01 Tres sistemas, no tres tipografías
Conviene precisar de qué hablamos, porque no son tres estilos de letra: son tres alfabetos distintos, con formas de carácter diferentes, derivados uno de otro en cadena. El primero es el mrgvlovani, del que salió el nuskhuri, y de este último derivó el mkhedruli, que es el que se usa hoy para todo.
Lo que hace excepcional el caso no es que existan tres, sino que los tres sigan practicándose.

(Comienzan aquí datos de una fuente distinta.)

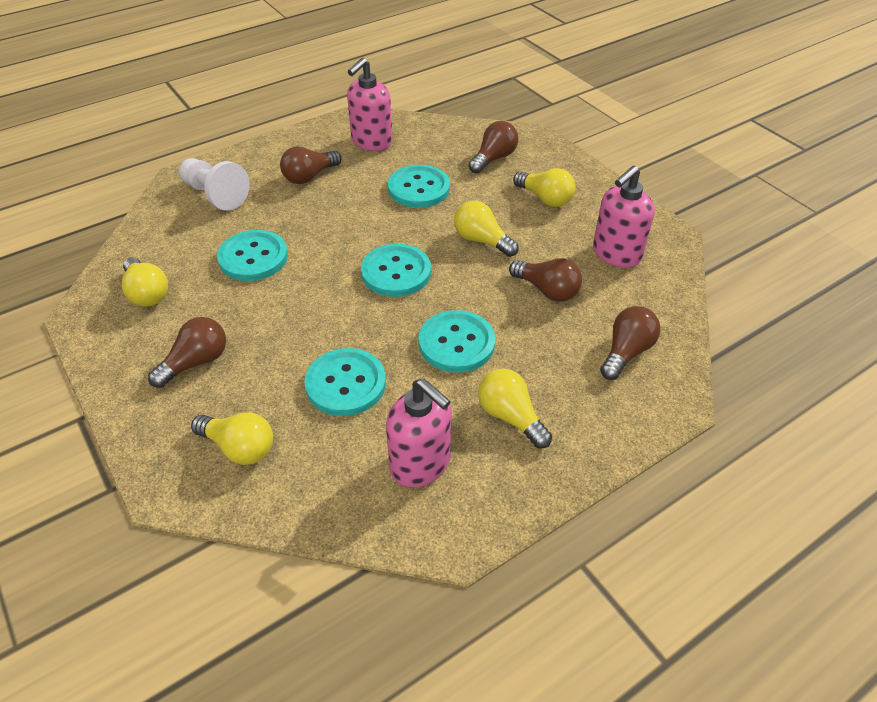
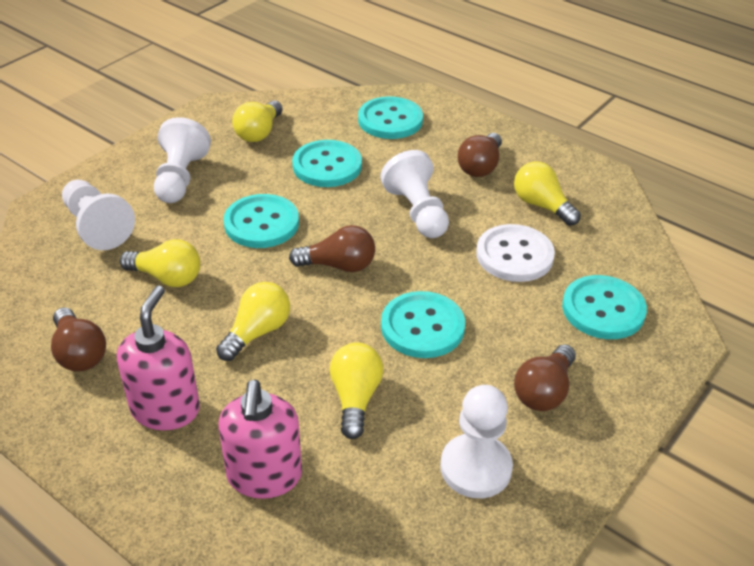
brown light bulb: [148,317,226,388] [280,146,341,184] [469,121,518,173] [509,258,582,302] [600,306,661,380] = 5 -> [51,307,106,372] [289,225,375,272] [458,133,502,177] [514,344,576,411] = 4
pink soap dispenser: [347,58,393,151] [386,378,452,487] [593,166,655,268] = 3 -> [117,286,200,430] [219,380,302,499] = 2
white button: none = 0 -> [476,224,555,282] = 1
white pawn: [179,158,250,211] = 1 -> [62,180,135,250] [154,117,211,203] [380,150,449,238] [440,385,513,498] = 4

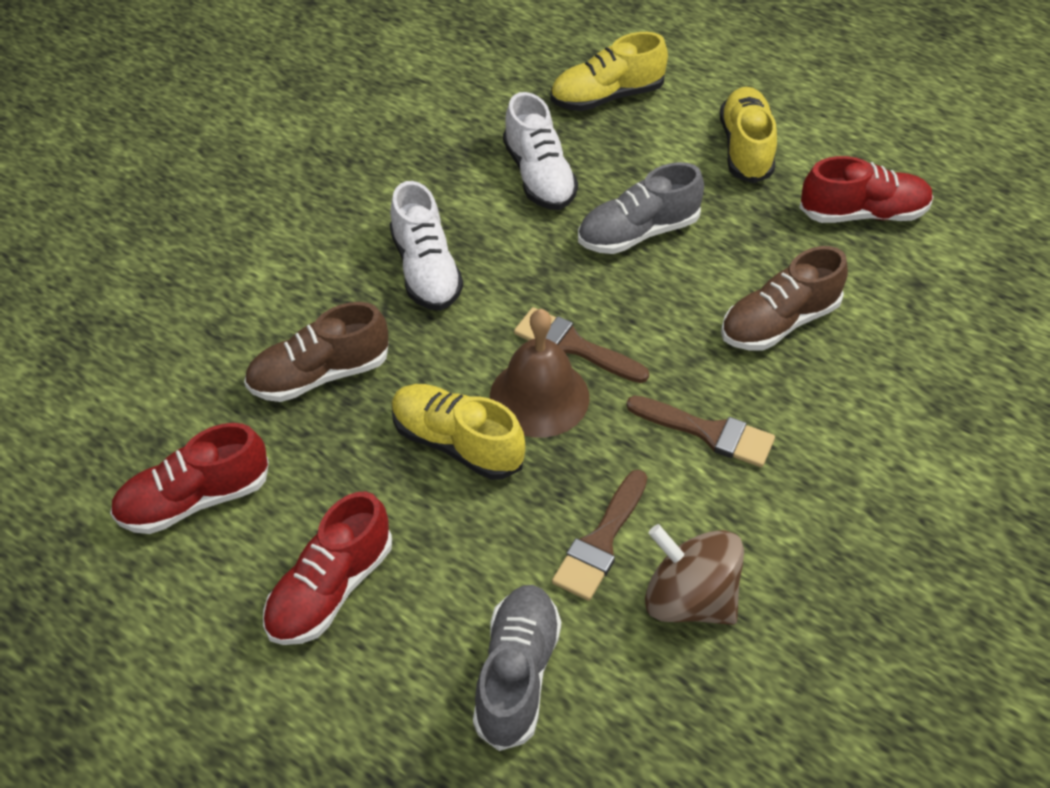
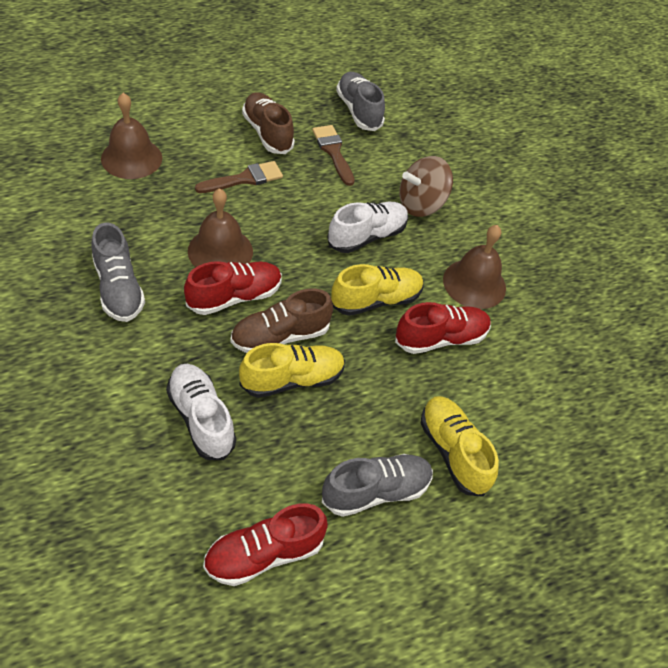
brown bell: [490,309,590,438] = 1 -> [101,93,162,179] [188,188,253,267] [443,225,506,309] = 3
brown brush: [514,307,649,383] [552,470,647,601] [626,395,775,467] = 3 -> [195,161,283,193] [312,125,355,186] = 2
grey shoe: [473,585,561,751] [578,162,704,254] = 2 -> [91,223,145,322] [322,454,433,517] [336,72,385,131] = 3

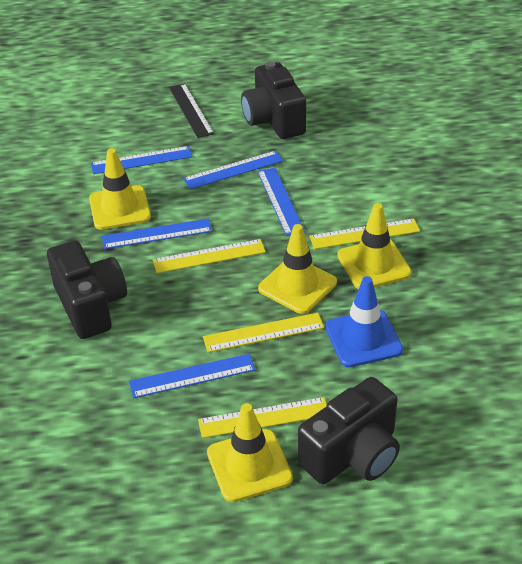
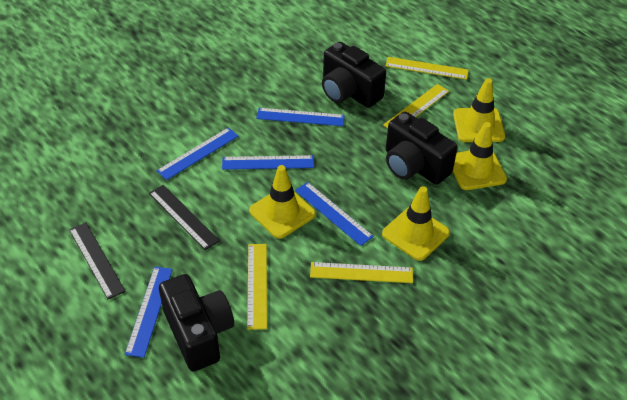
black ruler: [169,83,214,138] = 1 -> [69,222,126,300] [149,185,220,250] = 2
blue traffic cone: [325,276,403,367] = 1 -> none = 0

Los dos primeros se conservan sobre todo en un ámbito restringido, se enseñan de manera informal y aparecen en inscripciones y en textos de uso especializado; el tercero es el de la calle, la escuela, la prensa y el teclado.

02 Qué inscribió la UNESCO
En diciembre de 2016, el comité intergubernamental reunido en Adís Abeba inscribió en la Lista Representativa del Patrimonio Cultural Inmaterial de la Humanidad un elemento con un nombre muy preciso: la cultura viva de los tres sistemas de escritura del alfabeto georgiano.
Merece la pena fijarse en las dos primeras palabras. No se inscribió «el alfabeto georgiano», que sería un objeto; se inscribió su cultura viva, es decir, la práctica de seguir escribiéndolos y enseñándolos. Es la diferencia entre proteger un tipo de letra y proteger a la gente que lo traza.
No se protegieron las letras. Se protegió que alguien las siga escribiendo a mano.
03 Cómo funciona el que vas a ver

El alfabeto de uso diario tiene treinta y tres letras y dos rasgos que lo hacen fácil de empezar a leer. El primero: no hay mayúsculas ni minúsculas. Todas las letras tienen una sola forma, así que un nombre propio y una palabra corriente se ven exactamente igual, y no hay que aprender dos versiones de nada.
El segundo: la correspondencia entre letra y sonido es casi perfecta. Cada signo suena siempre igual, sin combinaciones de dos letras para un sonido ni letras mudas. En la práctica eso significa que, con media hora y una tabla, se puede empezar a deletrear rótulos aunque no se entienda una palabra de lo que dicen.
04 Por qué merece media hora

Porque cambia el viaje de forma desproporcionada al esfuerzo. En cuanto se reconocen unas pocas letras, los rótulos dejan de ser una decoración incomprensible y empiezan a ser información: se distingue una panadería de una farmacia, se lee el nombre de la parada y se identifica una palabra repetida en todas las cartas.
Y porque es una de las escrituras vivas menos parecidas a cualquier otra. Sus letras no comparten forma con el latino, el cirílico, el griego ni el árabe: son curvas cerradas y astas largas, sin apenas líneas rectas. Mirarlas con atención media hora es, sencillamente, ver una manera distinta de haber resuelto el mismo problema.